Karen Joy Fowler brings wit to a dark tale

24 May 2022 - 11:34
By Margaret von Klemperer
Karen Joy Fowler's dry wit lightens what could be a very dark tale, making for a compelling novel.
Image: Supplied Karen Joy Fowler's dry wit lightens what could be a very dark tale, making for a compelling novel.

Published in the Witness (23/05/2022)

Booth
Karen Joy Fowler
Serpent’s Tail

Karen Joy Fowler manages something difficult in this lengthy novel. By concentrating on one family, she manages to portray a whole society during a time of turmoil. The society is America in the years before and during the Civil War (1861-1865), and the family is that of the man who assassinated President Abraham Lincoln, John Wilkes Booth.

America was divided between the slave-owning southern states and the — more or less — abolitionist north. Both parts of the divide had their own fractures and factions, and the atmosphere was febrile. But Fowler sketches this background with a light hand, briefly telling parts of Lincoln’s story, and only gradually does the reader come to see how vital the context is to the thrust of the novel.
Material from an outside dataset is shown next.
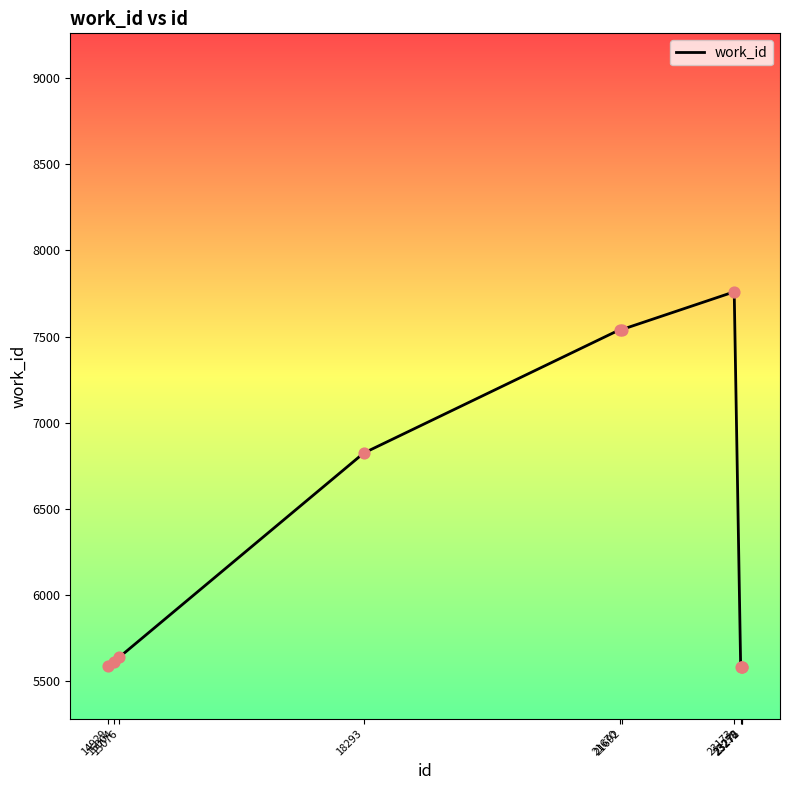

Between 23272 and 18293, which is larger?

18293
Inevitably, with an event as well-known as the assassination of Lincoln, there won’t be a big reveal. That’s not the point. What Fowler does is show the extraordinary dynamics of the Booth family.

Shakespearean actor Junius Booth came to America in 1822 with his mistress, who everyone, including his children, assumed was his wife. Junius was eccentric to the point of madness but was successful at his chosen profession until his alcoholism began to take over. While travelling the country, he left his family and their freed slaves in a remote cabin outside Baltimore where they managed to alienate most of their neighbours.

Of Junius’s 10 children, six survived into adulthood and large parts of the novel are told through their eyes. There is sad Rosalie and Edwin, who inherited his father’s talent and drinking, and beautiful, angry Asia. The others, Junius known as June, John and Joe, play smaller parts, until John tragically takes centre stage.

The family mirrors the fractures in the wider society: while some support the Union, though not to the point of fighting, others, including John, are passionate for the south. But they are still bound by familial bonds and a shared and often difficult past. The assassination and its aftermath take up only a small part of the book, but its shattering effects, like those of the Civil War, will stretch far into the future.

Fowler has a dry wit, which lightens what could be a very dark tale and makes for a compelling novel. All the time, the parallels with our contemporary world raise their heads.